Source material

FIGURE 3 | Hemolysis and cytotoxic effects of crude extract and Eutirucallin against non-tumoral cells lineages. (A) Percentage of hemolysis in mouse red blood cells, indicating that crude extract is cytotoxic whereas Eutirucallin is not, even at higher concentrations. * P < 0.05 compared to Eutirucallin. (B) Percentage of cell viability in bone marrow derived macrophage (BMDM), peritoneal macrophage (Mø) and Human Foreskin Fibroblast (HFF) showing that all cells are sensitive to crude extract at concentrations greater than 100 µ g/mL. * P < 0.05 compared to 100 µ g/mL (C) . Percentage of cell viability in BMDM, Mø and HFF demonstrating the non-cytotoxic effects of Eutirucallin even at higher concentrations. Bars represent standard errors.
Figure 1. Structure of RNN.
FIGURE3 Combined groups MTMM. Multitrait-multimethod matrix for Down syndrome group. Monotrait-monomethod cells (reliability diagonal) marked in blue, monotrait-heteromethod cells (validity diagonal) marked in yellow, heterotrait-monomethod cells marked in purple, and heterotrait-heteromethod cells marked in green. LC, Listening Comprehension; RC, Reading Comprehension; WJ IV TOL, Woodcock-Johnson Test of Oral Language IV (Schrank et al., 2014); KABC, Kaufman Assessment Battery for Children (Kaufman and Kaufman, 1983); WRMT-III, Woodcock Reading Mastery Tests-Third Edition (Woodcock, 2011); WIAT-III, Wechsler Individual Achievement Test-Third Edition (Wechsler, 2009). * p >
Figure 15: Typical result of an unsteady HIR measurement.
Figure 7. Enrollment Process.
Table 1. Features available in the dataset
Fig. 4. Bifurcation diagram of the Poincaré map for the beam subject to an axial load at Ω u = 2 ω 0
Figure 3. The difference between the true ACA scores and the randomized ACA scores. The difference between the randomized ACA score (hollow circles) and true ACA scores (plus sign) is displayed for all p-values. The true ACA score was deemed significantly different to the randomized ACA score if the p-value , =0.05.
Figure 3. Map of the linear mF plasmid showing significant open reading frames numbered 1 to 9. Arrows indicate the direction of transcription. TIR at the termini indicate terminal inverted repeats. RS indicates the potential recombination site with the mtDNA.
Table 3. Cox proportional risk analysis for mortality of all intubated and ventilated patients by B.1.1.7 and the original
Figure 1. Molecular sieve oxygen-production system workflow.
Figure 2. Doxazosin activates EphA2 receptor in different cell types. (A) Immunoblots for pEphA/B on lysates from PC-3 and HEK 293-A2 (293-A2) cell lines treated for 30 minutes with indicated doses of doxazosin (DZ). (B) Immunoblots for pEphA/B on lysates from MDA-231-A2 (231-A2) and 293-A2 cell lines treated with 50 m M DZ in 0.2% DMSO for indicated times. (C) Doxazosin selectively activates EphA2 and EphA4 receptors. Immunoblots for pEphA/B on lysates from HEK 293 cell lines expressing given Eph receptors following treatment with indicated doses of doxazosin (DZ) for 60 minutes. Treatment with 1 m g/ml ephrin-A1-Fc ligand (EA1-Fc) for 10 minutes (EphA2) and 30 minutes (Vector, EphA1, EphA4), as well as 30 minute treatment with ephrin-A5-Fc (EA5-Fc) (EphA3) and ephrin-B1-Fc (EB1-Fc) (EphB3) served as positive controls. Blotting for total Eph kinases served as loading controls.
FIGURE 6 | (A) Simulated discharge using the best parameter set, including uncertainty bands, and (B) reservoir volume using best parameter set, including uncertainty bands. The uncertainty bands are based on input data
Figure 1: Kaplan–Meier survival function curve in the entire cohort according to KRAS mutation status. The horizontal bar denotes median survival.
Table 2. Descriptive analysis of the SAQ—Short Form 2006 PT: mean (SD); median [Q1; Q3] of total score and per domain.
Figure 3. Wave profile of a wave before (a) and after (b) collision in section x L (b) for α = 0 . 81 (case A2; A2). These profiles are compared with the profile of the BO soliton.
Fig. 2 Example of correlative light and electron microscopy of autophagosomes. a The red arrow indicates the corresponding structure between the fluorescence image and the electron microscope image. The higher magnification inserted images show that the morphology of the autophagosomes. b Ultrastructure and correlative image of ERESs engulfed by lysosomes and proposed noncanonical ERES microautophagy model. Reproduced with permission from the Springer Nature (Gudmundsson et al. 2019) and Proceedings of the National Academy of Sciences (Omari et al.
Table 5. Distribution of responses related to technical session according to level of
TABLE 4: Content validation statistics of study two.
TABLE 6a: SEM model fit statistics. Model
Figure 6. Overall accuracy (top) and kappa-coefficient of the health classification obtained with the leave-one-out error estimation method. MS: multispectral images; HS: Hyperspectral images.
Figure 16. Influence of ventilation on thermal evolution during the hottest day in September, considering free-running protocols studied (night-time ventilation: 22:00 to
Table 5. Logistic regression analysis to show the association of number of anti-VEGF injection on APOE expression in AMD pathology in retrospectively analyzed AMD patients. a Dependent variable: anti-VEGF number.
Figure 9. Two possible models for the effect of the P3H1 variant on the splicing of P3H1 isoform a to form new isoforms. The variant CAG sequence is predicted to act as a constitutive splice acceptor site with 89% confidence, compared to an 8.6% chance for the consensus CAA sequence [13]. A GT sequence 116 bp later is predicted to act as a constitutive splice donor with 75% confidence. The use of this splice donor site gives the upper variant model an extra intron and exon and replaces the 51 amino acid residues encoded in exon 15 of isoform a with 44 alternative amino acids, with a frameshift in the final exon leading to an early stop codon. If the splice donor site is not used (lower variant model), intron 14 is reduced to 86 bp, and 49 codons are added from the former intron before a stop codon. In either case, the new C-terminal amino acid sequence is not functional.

Problem details
Repeat the data in full, keeping each word exactly as it is.

Problem solution
FIGURE 3 | Hemolysis and cytotoxic effects of crude extract and Eutirucallin against non-tumoral cells lineages. (A) Percentage of hemolysis in mouse red blood cells, indicating that crude extract is cytotoxic whereas Eutirucallin is not, even at higher concentrations. * P < 0.05 compared to Eutirucallin. (B) Percentage of cell viability in bone marrow derived macrophage (BMDM), peritoneal macrophage (Mø) and Human Foreskin Fibroblast (HFF) showing that all cells are sensitive to crude extract at concentrations greater than 100 µ g/mL. * P < 0.05 compared to 100 µ g/mL (C) . Percentage of cell viability in BMDM, Mø and HFF demonstrating the non-cytotoxic effects of Eutirucallin even at higher concentrations. Bars represent standard errors.
Figure 1. Structure of RNN.
FIGURE3 Combined groups MTMM. Multitrait-multimethod matrix for Down syndrome group. Monotrait-monomethod cells (reliability diagonal) marked in blue, monotrait-heteromethod cells (validity diagonal) marked in yellow, heterotrait-monomethod cells marked in purple, and heterotrait-heteromethod cells marked in green. LC, Listening Comprehension; RC, Reading Comprehension; WJ IV TOL, Woodcock-Johnson Test of Oral Language IV (Schrank et al., 2014); KABC, Kaufman Assessment Battery for Children (Kaufman and Kaufman, 1983); WRMT-III, Woodcock Reading Mastery Tests-Third Edition (Woodcock, 2011); WIAT-III, Wechsler Individual Achievement Test-Third Edition (Wechsler, 2009). * p >
Figure 15: Typical result of an unsteady HIR measurement.
Figure 7. Enrollment Process.
Table 1. Features available in the dataset
Fig. 4. Bifurcation diagram of the Poincaré map for the beam subject to an axial load at Ω u = 2 ω 0
Figure 3. The difference between the true ACA scores and the randomized ACA scores. The difference between the randomized ACA score (hollow circles) and true ACA scores (plus sign) is displayed for all p-values. The true ACA score was deemed significantly different to the randomized ACA score if the p-value , =0.05.
Figure 3. Map of the linear mF plasmid showing significant open reading frames numbered 1 to 9. Arrows indicate the direction of transcription. TIR at the termini indicate terminal inverted repeats. RS indicates the potential recombination site with the mtDNA.
Table 3. Cox proportional risk analysis for mortality of all intubated and ventilated patients by B.1.1.7 and the original
Figure 1. Molecular sieve oxygen-production system workflow.
Figure 2. Doxazosin activates EphA2 receptor in different cell types. (A) Immunoblots for pEphA/B on lysates from PC-3 and HEK 293-A2 (293-A2) cell lines treated for 30 minutes with indicated doses of doxazosin (DZ). (B) Immunoblots for pEphA/B on lysates from MDA-231-A2 (231-A2) and 293-A2 cell lines treated with 50 m M DZ in 0.2% DMSO for indicated times. (C) Doxazosin selectively activates EphA2 and EphA4 receptors. Immunoblots for pEphA/B on lysates from HEK 293 cell lines expressing given Eph receptors following treatment with indicated doses of doxazosin (DZ) for 60 minutes. Treatment with 1 m g/ml ephrin-A1-Fc ligand (EA1-Fc) for 10 minutes (EphA2) and 30 minutes (Vector, EphA1, EphA4), as well as 30 minute treatment with ephrin-A5-Fc (EA5-Fc) (EphA3) and ephrin-B1-Fc (EB1-Fc) (EphB3) served as positive controls. Blotting for total Eph kinases served as loading controls.
FIGURE 6 | (A) Simulated discharge using the best parameter set, including uncertainty bands, and (B) reservoir volume using best parameter set, including uncertainty bands. The uncertainty bands are based on input data
Figure 1: Kaplan–Meier survival function curve in the entire cohort according to KRAS mutation status. The horizontal bar denotes median survival.
Table 2. Descriptive analysis of the SAQ—Short Form 2006 PT: mean (SD); median [Q1; Q3] of total score and per domain.
Figure 3. Wave profile of a wave before (a) and after (b) collision in section x L (b) for α = 0 . 81 (case A2; A2). These profiles are compared with the profile of the BO soliton.
Fig. 2 Example of correlative light and electron microscopy of autophagosomes. a The red arrow indicates the corresponding structure between the fluorescence image and the electron microscope image. The higher magnification inserted images show that the morphology of the autophagosomes. b Ultrastructure and correlative image of ERESs engulfed by lysosomes and proposed noncanonical ERES microautophagy model. Reproduced with permission from the Springer Nature (Gudmundsson et al. 2019) and Proceedings of the National Academy of Sciences (Omari et al.
Table 5. Distribution of responses related to technical session according to level of
TABLE 4: Content validation statistics of study two.
TABLE 6a: SEM model fit statistics. Model
Figure 6. Overall accuracy (top) and kappa-coefficient of the health classification obtained with the leave-one-out error estimation method. MS: multispectral images; HS: Hyperspectral images.
Figure 16. Influence of ventilation on thermal evolution during the hottest day in September, considering free-running protocols studied (night-time ventilation: 22:00 to
Table 5. Logistic regression analysis to show the association of number of anti-VEGF injection on APOE expression in AMD pathology in retrospectively analyzed AMD patients. a Dependent variable: anti-VEGF number.
Figure 9. Two possible models for the effect of the P3H1 variant on the splicing of P3H1 isoform a to form new isoforms. The variant CAG sequence is predicted to act as a constitutive splice acceptor site with 89% confidence, compared to an 8.6% chance for the consensus CAA sequence [13]. A GT sequence 116 bp later is predicted to act as a constitutive splice donor with 75% confidence. The use of this splice donor site gives the upper variant model an extra intron and exon and replaces the 51 amino acid residues encoded in exon 15 of isoform a with 44 alternative amino acids, with a frameshift in the final exon leading to an early stop codon. If the splice donor site is not used (lower variant model), intron 14 is reduced to 86 bp, and 49 codons are added from the former intron before a stop codon. In either case, the new C-terminal amino acid sequence is not functional.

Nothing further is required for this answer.